What did Daniel do while in mourning? Obviously, we see what his diet looked like. But, verse 12 gives us insight into his heart.
“Do not fear, Daniel, for from the first day that you set your heart to understand, and to humble yourself before your God, your words were heard…”
Not only did Daniel deprive himself of certain tasty foods, he also went before God in total humility. The Hebrew word for “humility” means “to humble oneself; to be afflicted.” Daniel rid himself of all selfish desire and ran boldly to the throne of grace, completely determined to hear God’s voice concerning the message he received.
We then see insight into the result of Daniel’s time of fasting. Again, look at verse 14:
“Now I have come to make you understand what will happen to your people in the latter days, for the vision refers to many days yet to come.”
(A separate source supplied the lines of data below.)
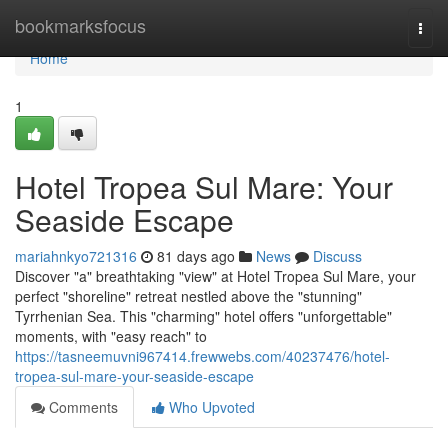
Home
bookmarksfocus
Togg
navi
Home
1
Hotel Tropea Sul Mare: Your
Seaside Escape
mariahnkyo721316
81 days ago
News
Discuss
Discover "a" breathtaking "view" at Hotel Tropea Sul Mare, your
perfect "shoreline" retreat nestled above the "stunning"
Tyrrhenian Sea. This "charming" hotel offers "unforgettable"
moments, with "easy reach" to
https://tasneemuvni967414.frewwebs.com/40237476/hotel-
tropea-sul-mare-your-seaside-escape
Comments
Who Upvoted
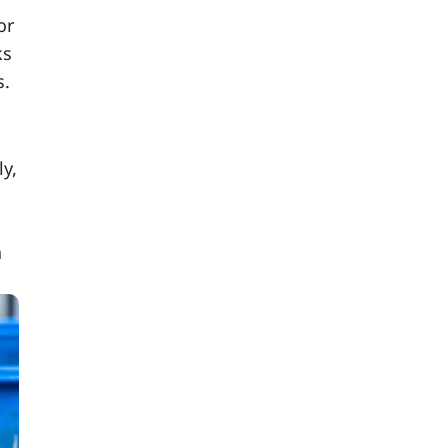
or
ks
s.
y,
a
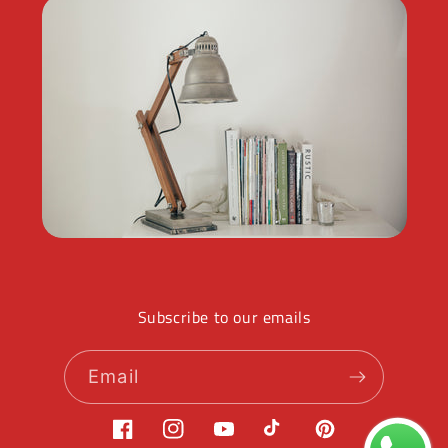
Subscribe to our emails
Email
Facebook
Instagram
YouTube
TikTok
Pinterest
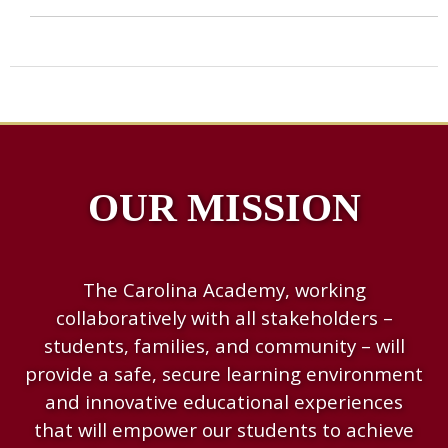
OUR MISSION
The Carolina Academy, working
collaboratively with all stakeholders –
students, families, and community – will
provide a safe, secure learning environment
and innovative educational experiences
that will empower our students to achieve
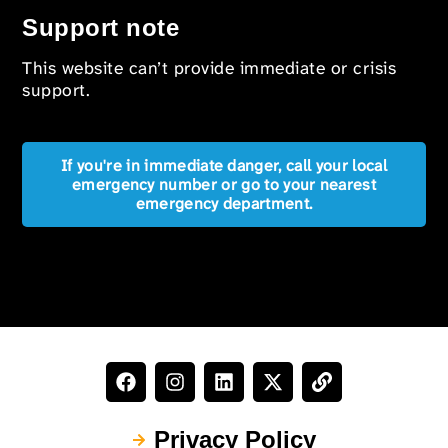
Support note
This website can’t provide immediate or crisis
support.
If you're in immediate danger, call your local
emergency number or go to your nearest
emergency department.
Privacy Policy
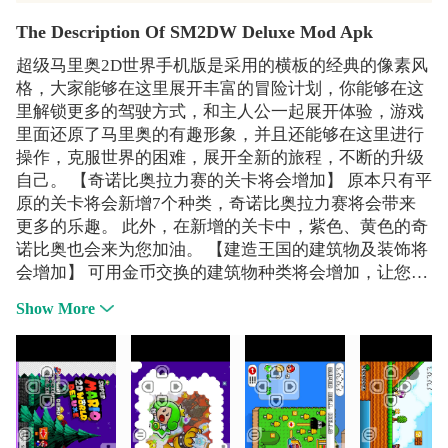
The Description Of SM2DW Deluxe Mod Apk
超级马里奥2D世界手机版是采用的横板的经典的像素风
格，大家能够在这里展开丰富的冒险计划，你能够在这
里解锁更多的驾驶方式，和主人公一起展开体验，游戏
里面还原了马里奥的有趣形象，并且还能够在这里进行
操作，克服世界的困难，展开全新的旅程，不断的升级
自己。 【奇诺比奥拉力赛的关卡将会增加】 原本只有平
原的关卡将会新增7个种类，奇诺比奥拉力赛将会带来
更多的乐趣。 此外，在新增的关卡中，紫色、黄色的奇
诺比奥也会来为您加油。 【建造王国的建筑物及装饰将
会增加】 可用金币交换的建筑物种类将会增加，让您的
王国变得更加热闹。 若设置彩虹之路，就可以扩大王国
Show More
的区域。 【开放世界巡迴的所有关卡】 可以挑战6个世
界，共24个关卡。更刺激、更有成就感的关卡在等著您
的挑战。 1、克服丛林世界的一切障碍，收集金币和蘑
菇在这个超级冒险世界。 2、美丽的高分辨率图形。
3、精心设计的关卡。 4、怪物、精灵的性格，钱币和宝
石的人群和奖金武器。 5、许多电力项目。 6、挑战强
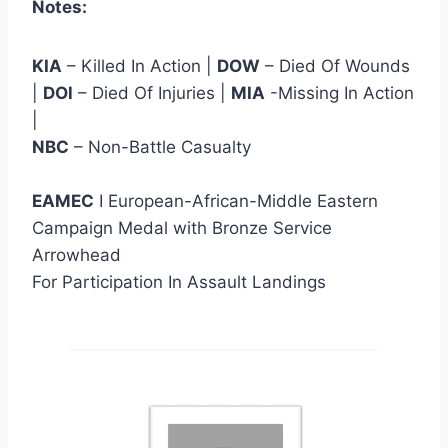
Notes:
KIA
– Killed In Action |
DOW
– Died Of Wounds
|
DOl
– Died Of Injuries |
MIA
-Missing In Action
|
NBC
– Non-Battle Casualty
EAMEC
I European-African-Middle Eastern
Campaign Medal with Bronze Service
Arrowhead
For Participation In Assault Landings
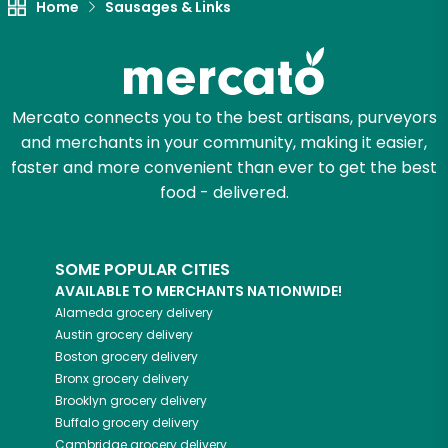
Home
Sausages & Links
Mercato connects you to the best artisans, purveyors
and merchants in your community, making it easier,
faster and more convenient than ever to get the best
food - delivered.
SOME POPULAR CITIES
AVAILABLE TO MERCHANTS NATIONWIDE!
Alameda
grocery delivery
Austin
grocery delivery
Boston
grocery delivery
Bronx
grocery delivery
Brooklyn
grocery delivery
Buffalo
grocery delivery
Cambridge
grocery delivery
Because Daniel purposed it in his heart to seek the Lord – to humble himself before God, totally relying upon Him every moment of those three weeks, the Lord brought clarity to the original message. And even though the answer would not come until the three weeks were expired, God was teaching Daniel perseverance in prayer, which will ultimately be the inevitable result of a fast. Often times, a fast will bring us clarity of vision and a better understanding of God’s will. I have had some of my greatest spiritual growth and renewed intimacy with God during times of fasting, specifically during the Daniel Fast.
I must stress again, a fast of this type (or any type) can very quickly become a religious exercise. One must very purposefully seek the Lord before beginning a fast. He may be calling you right now to enter the prayer closet and to refrain from fleshly pleasures. I have myself woken up some days and felt the Lord calling me to fast on the behalf of someone else. But, whenever you do choose to fast, be certain that God is calling you to it. Refusing to eat simply to feel “spiritually accomplished” is not only a carnal mindset, it is also unhealthy. Those with medical conditions must use wisdom – consult your doctor before you begin any lengthy fast if you have certain medical needs.
If you are looking for good recipes to try, or would like more information, there are plenty of websites, books, and articles available on this topic. However, even as you research various websites and books regarding this fast, please be certain that you approach them carefully – be willing to “test them” before God (1 John 4:1).
And one last time, check your heart! Our desire must always be that He increase and we decrease (John 3:30). Be certain your motives for beginning a fast coincide with your desire to become more Christlike. If they do not, now is not the time to begin a fast of this type.
Blessings in Christ as you seek to be more like Him!